In 1997, KRCA was sold for $60 million to Liberman Broadcasting (which was renamed Estrella Media in February 2020, following a corporate reorganization of the company under private equity firm HPS Investment Partners, LLC). Liberman, which owned several Spanish-language radio stations in southern California, converted KRCA into a Spanish-language independent station.
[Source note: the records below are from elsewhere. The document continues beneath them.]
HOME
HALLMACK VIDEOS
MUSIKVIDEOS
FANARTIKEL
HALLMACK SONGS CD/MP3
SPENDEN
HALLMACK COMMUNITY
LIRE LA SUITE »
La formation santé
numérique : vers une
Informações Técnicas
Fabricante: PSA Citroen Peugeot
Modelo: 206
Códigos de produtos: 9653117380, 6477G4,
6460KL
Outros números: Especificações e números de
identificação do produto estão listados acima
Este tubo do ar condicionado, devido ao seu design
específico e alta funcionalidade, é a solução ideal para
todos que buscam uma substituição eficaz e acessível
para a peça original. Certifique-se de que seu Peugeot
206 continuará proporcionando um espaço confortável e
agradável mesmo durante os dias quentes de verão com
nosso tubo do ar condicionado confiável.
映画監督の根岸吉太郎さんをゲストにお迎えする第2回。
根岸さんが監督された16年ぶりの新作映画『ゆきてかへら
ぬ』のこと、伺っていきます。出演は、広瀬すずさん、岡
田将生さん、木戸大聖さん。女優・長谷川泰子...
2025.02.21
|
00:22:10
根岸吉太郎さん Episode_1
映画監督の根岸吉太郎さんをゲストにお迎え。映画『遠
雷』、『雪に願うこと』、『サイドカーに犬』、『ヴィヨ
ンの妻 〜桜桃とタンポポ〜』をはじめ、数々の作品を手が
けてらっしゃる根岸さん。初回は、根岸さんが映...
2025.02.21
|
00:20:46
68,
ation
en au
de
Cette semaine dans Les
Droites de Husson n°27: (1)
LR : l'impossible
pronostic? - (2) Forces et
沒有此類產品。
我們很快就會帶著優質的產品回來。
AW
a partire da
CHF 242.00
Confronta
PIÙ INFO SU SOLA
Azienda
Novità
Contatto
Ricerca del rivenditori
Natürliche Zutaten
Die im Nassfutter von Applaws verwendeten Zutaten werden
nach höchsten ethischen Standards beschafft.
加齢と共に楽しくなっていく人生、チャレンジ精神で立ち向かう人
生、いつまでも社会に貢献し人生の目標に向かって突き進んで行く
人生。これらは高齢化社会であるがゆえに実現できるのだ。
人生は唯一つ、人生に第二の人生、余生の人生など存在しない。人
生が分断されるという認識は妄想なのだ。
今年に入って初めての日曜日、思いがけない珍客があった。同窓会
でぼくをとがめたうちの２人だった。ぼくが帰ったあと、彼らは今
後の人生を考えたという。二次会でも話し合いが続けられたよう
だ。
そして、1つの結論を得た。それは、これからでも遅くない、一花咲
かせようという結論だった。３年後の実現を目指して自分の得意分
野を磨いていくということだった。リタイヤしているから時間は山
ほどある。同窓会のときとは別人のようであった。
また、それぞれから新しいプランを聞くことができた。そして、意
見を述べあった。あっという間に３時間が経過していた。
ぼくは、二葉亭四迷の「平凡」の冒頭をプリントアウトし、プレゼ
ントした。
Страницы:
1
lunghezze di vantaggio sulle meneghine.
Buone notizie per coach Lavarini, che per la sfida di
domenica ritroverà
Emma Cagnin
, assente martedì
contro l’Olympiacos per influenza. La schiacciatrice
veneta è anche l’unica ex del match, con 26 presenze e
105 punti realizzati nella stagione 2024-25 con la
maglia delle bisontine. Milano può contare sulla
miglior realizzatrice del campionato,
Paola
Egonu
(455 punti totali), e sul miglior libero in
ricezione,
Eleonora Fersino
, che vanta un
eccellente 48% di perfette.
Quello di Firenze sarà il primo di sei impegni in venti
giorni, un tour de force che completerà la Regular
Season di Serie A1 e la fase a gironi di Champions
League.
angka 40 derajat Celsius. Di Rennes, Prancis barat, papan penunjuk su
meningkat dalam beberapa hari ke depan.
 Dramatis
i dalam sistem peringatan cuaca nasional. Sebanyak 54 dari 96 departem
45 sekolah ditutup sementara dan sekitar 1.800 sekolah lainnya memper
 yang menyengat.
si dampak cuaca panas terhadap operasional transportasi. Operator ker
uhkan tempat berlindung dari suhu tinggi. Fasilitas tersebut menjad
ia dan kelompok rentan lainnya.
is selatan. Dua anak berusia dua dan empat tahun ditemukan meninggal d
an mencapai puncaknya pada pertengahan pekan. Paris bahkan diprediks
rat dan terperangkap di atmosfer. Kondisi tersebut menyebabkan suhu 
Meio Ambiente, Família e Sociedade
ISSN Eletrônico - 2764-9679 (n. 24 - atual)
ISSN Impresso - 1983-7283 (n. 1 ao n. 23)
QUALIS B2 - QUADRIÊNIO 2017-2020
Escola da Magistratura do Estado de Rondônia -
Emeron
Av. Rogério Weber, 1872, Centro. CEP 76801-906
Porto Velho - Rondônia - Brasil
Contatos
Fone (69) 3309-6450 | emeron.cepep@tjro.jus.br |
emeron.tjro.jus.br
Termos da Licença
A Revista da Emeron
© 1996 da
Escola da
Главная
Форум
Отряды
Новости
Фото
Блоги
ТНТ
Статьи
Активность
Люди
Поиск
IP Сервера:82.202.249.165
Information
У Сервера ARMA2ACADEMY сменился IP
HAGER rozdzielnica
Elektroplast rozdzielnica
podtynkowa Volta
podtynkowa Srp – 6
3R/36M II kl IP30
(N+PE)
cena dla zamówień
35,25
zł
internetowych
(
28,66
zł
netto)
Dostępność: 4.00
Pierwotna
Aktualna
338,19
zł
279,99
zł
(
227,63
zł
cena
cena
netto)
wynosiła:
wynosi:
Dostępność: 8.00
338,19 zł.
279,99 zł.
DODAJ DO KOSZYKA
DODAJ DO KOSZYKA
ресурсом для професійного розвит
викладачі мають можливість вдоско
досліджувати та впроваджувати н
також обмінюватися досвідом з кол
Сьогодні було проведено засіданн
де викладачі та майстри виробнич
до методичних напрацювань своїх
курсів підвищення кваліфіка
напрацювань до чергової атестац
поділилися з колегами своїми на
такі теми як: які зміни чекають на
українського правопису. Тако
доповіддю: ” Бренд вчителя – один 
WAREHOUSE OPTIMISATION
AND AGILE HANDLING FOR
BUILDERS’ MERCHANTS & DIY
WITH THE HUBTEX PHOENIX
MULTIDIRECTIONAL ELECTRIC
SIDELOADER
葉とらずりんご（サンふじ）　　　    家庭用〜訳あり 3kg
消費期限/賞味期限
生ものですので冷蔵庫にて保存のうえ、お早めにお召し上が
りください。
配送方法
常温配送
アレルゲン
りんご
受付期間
In May 2005, KRCA was the subject of controversy due to billboards advertising its local newscasts, in which the place name "Los Angeles, CA" had the "CA" postal abbreviation crossed out, replaced with the word "MEXICO" in bold red and a picture of the El Ángel victory column on the Paseo de la Reforma superimposed onto a picture of the Los Angeles skyline. The billboard was deemed provocative by some, and protests erupted outside Liberman Broadcasting studios. California Governor Arnold Schwarzenegger spoke on the popular John and Ken radio talk show on KFI requesting that the Libermans remove the signs. After negotiations between the station and Clear Channel Outdoor (a company that shared common ownership with KFI at the time), the owner of the billboards, the messages were replaced with a more generic advertisement.

==News operation==
KRCA presently broadcasts 7 1/2 hours of locally produced newscasts each week (with 1 1/2 hours each weekday) and no newscasts on weekends. On March 1, 2022, Estrella TV laid off most of its staff for KRCA's news operation outside a few remaining multimedia journalists, and all of its newscasts are produced and anchored by Canal 6 and Milenio TV personnel from Monterrey, Mexico; Canal 6/Milenio also produced KWHY-TV's newscasts from 2017 to 2024.

==Technical information==
===Subchannels===

Subchannels of KABC-TV and KRCA
License: Subchannel; Res.Tooltip Display resolution; Short name; Programming
KABC-TV: 7.1; 720p; KABC-DT; ABC
7.2: 480i; LOCLish; Localish
7.3: CHARGE!; Charge!
7.4: QVC2; QVC2
KRCA: 62.1; 720p; KRCA-DT; Estrella TV
62.2: 480i; KRCA-2; Estrella News
62.3: CONFESS; Confess

===Analog-to-digital conversion===
Both the analog and pre-transition allocations for KRCA were outside the core spectrum (channels 2–51) permitted for broadcasting use after the transition; as a result, the station was required to find an in-core channel from which to operate its digital signal post-transition. It originally elected to operate on UHF channel 45 after 2009, but, anticipating difficulty getting coordination from Mexico to use that channel, it instead requested and was granted the use of UHF channel 35.

KRCA shut down its analog signal, over UHF channel 62, on June 12, 2009, as part of the federally mandated transition from analog to digital television. The station's digital signal relocated from its pre-transition UHF channel 68 to channel 35 (formerly the pre-transition digital signal of KMEX-DT), using virtual channel 62.